Exploring the interior of the XC40 revealed yet more considered character. If intuitive design and smart storage is your thing, then the XC40 delivers in bag loads. Charging pads for your smart phone… under seat laptop space… adaptable bag hooks in the boot… from a functional storage perspective, this has to be one of the best interiors I’ve used. It’s not the sort of car that has 16 cup holders, or gimmick bins in every nook, but rather a very pragmatic and minimalist approach to the sort of things that are often neglected. Simply having the ability to put a few grocery bags in the back of your car without them creating a boot stir-fry, for example, will be a simple but welcome feature for most people. Even the carpets are made from recycled plastic bottles, and is the first step in Volvo’s plan for more sustainable car manufacturing. The rear seats felt the love from the design team as well, with generous leg and head room for my fellow tall people. Functionality aside, the entire cabin is tastefully presented in quality materials, Harmon Kardon audio and intuitive technology, and not surprisingly, is a great place to be.
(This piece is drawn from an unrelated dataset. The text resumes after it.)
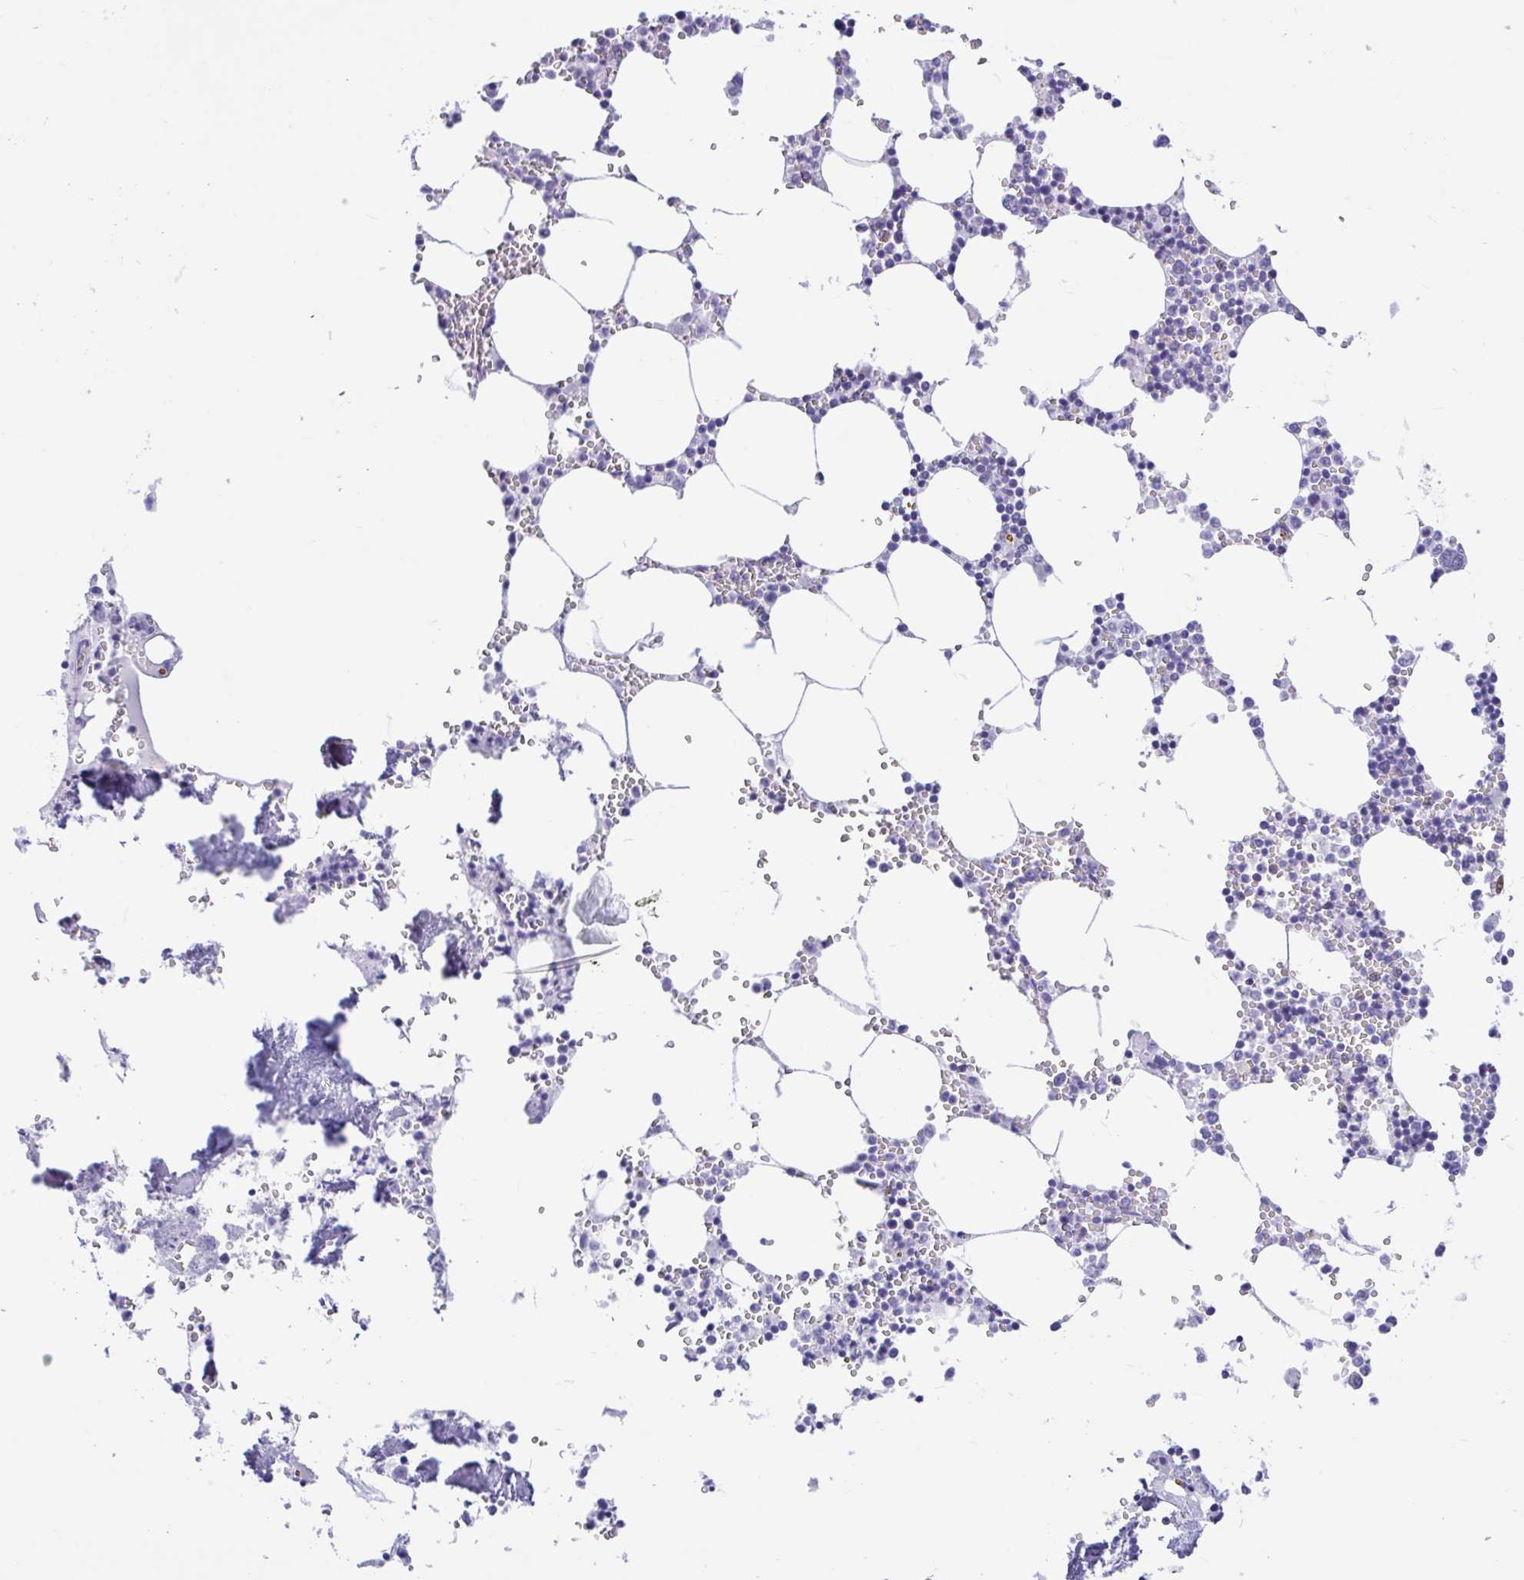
{"staining": {"intensity": "negative", "quantity": "none", "location": "none"}, "tissue": "bone marrow", "cell_type": "Hematopoietic cells", "image_type": "normal", "snomed": [{"axis": "morphology", "description": "Normal tissue, NOS"}, {"axis": "topography", "description": "Bone marrow"}], "caption": "DAB (3,3'-diaminobenzidine) immunohistochemical staining of normal human bone marrow reveals no significant staining in hematopoietic cells.", "gene": "ENSG00000274792", "patient": {"sex": "male", "age": 54}}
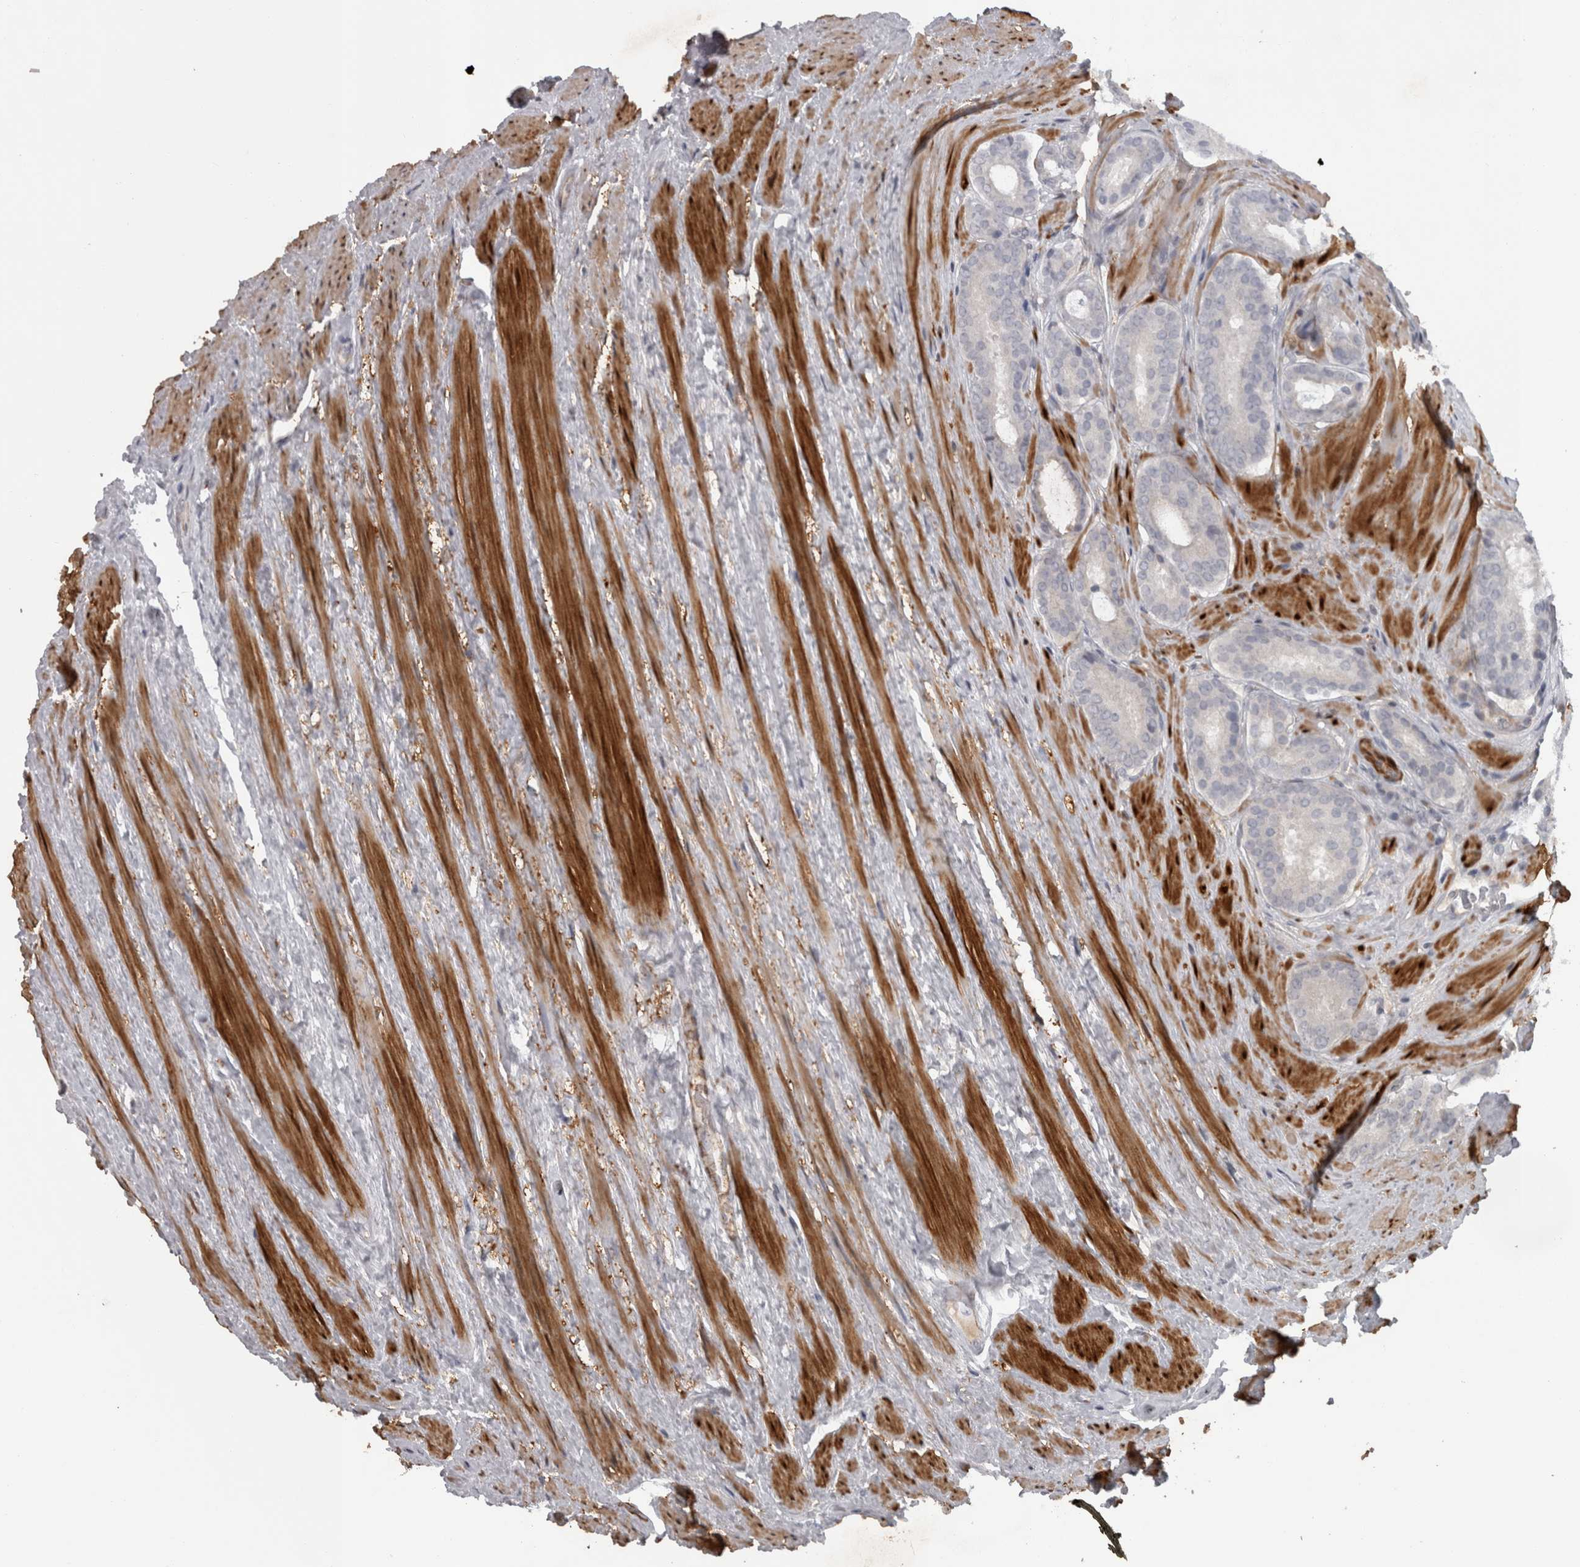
{"staining": {"intensity": "negative", "quantity": "none", "location": "none"}, "tissue": "prostate cancer", "cell_type": "Tumor cells", "image_type": "cancer", "snomed": [{"axis": "morphology", "description": "Adenocarcinoma, Low grade"}, {"axis": "topography", "description": "Prostate"}], "caption": "The IHC image has no significant staining in tumor cells of prostate low-grade adenocarcinoma tissue.", "gene": "PPP1R12B", "patient": {"sex": "male", "age": 69}}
In terms of engines, you have the common SUV dilemma of petrol vs diesel. The petrol comes in the form of the ‘ T5 ‘ which delivers 185 kW and 350Nm of torque. The diesel driven ‘ D4 ‘ offers 140kW and 400Nm of torque. My XC40 was fitted with the petrol and had a nice sense of poke for a turbo 4 pot. Piloting the Volvo felt extremely light and was one of the easiest SUV’s I’ve driven around a city. Once you were out and about, steering feel wasn’t great, but to be honest, I never really anticipated it to be. The XC40 is the sort of car that you slip in to comfort and just enjoy the drive. As you’d expect, the safety features of the Volvo are longer than this article but reassuring all the same and when it comes time to tucking away the SUV, the 360° parking assist does a pretty neat job.
I hope Volvo Australia has the supply to what’s going to be their greatest demand. The XC40 looks great, has intuitive features and arguably one of the nicest interiors in its class. It’s not trying too hard, or pretending to be something it’s not, Volvo have got the recipe just right. As weird as it is to say, it feels as though the XC40 is what a compact SUV should be in 2018. Every detail is carefully considered and thoughtfully executed. It looks and feels as though the Industrial designers had the last laugh, and it’s proof is in it’s pudding.